Gurgel bestreitet, dass der 21-jährige Kumaritaschwili mit einer Geschwindigkeit von 144 Kilometern pro Stunde an den Stahlträger neben der Bahn geprallt sein soll. Zum einen sei dort im Zielbereich keine Geschwindigkeitsmessung, sondern lediglich vor dem Eingang zur verhängnisvollen Kurve 16. Und zum anderen gehe die Kehre 130 Meter lang bergauf. "Dadurch ist eine Verringerung der Geschwindigkeit um 14 bis 16 km/h zu verzeichnen. Das fängt Fehler ab", erläuterte der Designer.

Zudem habe er gesehen, dass die Bande an der Unglücksstelle bereits vorher durch Platten um 20 Zentimeter erhöht worden sei. Der Georgier aber sei über einen Meter hoch geflogen. "Dort werden sicherlich die Banden mit Holzplanken weiter erhöht und verlängert", prognostizierte er. Genau diese Maßnahmen wurden dann am Samstag in Whistler vor dem Männertraining vorgenommen.

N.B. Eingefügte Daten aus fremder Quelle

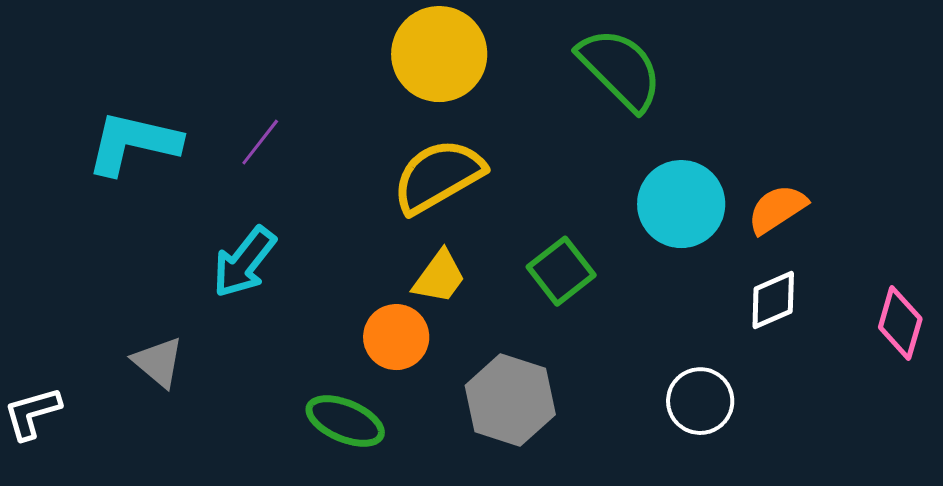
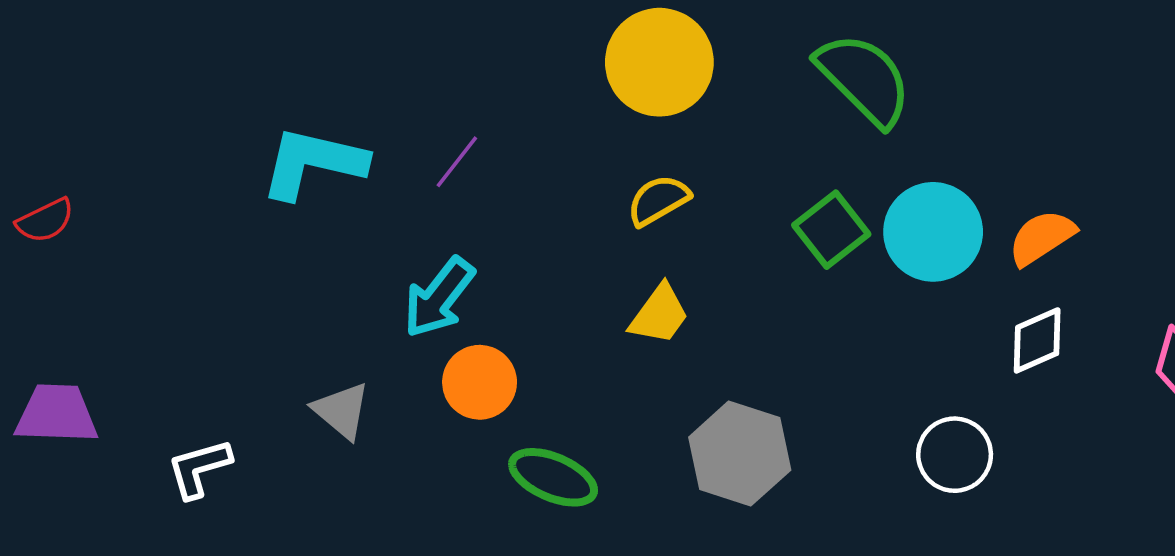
yellow semicircle: (438, 176) -> (658, 200), size x0.6
green square: (561, 271) -> (831, 230), moved
orange circle: (396, 337) -> (480, 382), moved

Todesfälle bei Winterspielen

Es war der erste Todesfall in einem Olympia-Bewerb (Wettbewerb oder Abschlusstraining) bei Winterspielen. 1964 in Innsbruck starb der Australier Ross Milne bei einem Trainingslauf für die Abfahrt. Der damals 19-Jährige prallte gegen einen Baum abseits der Piste und starb in der Uniklinik Innsbruck an seinen schweren Verletzungen. 1992 in Albertville war bei der Demonstrationssportart Speedski der Schweizer Nicholas Bochatay ums Leben gekommen. Er war bei der Fahrt zum Finale mit einer Pistenraupe kollidiert. 1964 in Innsbruck war der britische Rodler Kazimierz Skrzypezki zwei Wochen vor Beginn der Spiele im Training tödlich verunglückt.

Die Rodler sind bestürzt. "Das Unfassbare ist passiert. Jetzt müssen wir alle diese Nachricht erst einmal verarbeiten", sagte ÖRV-Cheftrainer Rene Friedl mit Tränen in den Augen nach der Mannschaftsführersitzung, an deren Ende die Nachricht vom Tod des Georgiers bekannt wurde.

Georgisches Team tritt an

Das georgische Team tritt trotz der Tragödie bei den Spielen an. "Unser Team hat sich entschieden, sich loyal gegenüber dem olympischen Geist zu verhalten und wird die Winterspiele für ihren verunglückten Kollegen bestreiten", erklärte Sportminister Rurua.

Schnellste Bahn der Welt

Der Eiskanal in Whistler ist der schnellste der weltweit 21 Bahnen. "Geschwindigkeiten von deutlich über 150 km/h sind möglich", sagte Gurgel. Im Training erreichte der 21-jährige Tiroler Manuel Pfister mit 154 km/h einen inoffiziellen Geschwindigkeits-Weltrekord. "Die Kurven werden mit einem Geschwindigkeitspuffer versehen. Was dort gefahren wird, ist nicht im Endbereich. Gerechnet und untersucht wird mit zehn Prozent mehr", erklärte der Ingenieur. Zudem würden auch auf der Bobbahn in St. Moritz 148 km/h erreicht. "Auch Turin war schon eine schnelle Bahn mit drei schnellen Kurven. In Vancouver sind es vier."

Banden werden noch mehr erhöht

Der Rodelbewerb im Herren-Einsitzer wird am Samstag und Sonntag wie geplant durchgeführt. Das entschied die Jury des Internationalen Verbandes (FIL) sechs Stunden nach dem Unfall. Wie ÖRV-Sportdirektor Markus Prock berichtete, müssen allerdings die Banden im Zielbereich noch erhöht werden. Prock trat ebenso wie auch die deutsche Teamführung für eine Durchführung des Rennens ein. "Unseren Fahrern haben wir die Teilnahme freigestellt, aber das war kein Thema. Sie wollen fahren", sagte der ÖRV-Sportdirektor. Österreich ist durch die Brüder Daniel und Manuel Pfister sowie durch Wolfgang Kindl vertreten.

Herren auf der Damenbahn

Die Organisatoren des olympischen Rodel-Bewerbs der Herren haben auf den tödlichen Trainingssturz mit einer Verkürzung der Bahn im Whistler Sliding Centre reagiert. Samstagfrüh (Ortszeit) entschied die Jury des Weltverbands wenige Stunden vor dem Bewerb (Sonntag, 2.00 Uhr MEZ), die Athleten vom Damenstart aus ins Rennen zu schicken.

Vor dem Bewerb werden zwei Trainingsläufe vom Damen-Start absolviert. Die Damen und Doppelsitzer werden aus Sicherheitsgründen ihre Rennen vom Junioren-Start aus in Angriff nehmen.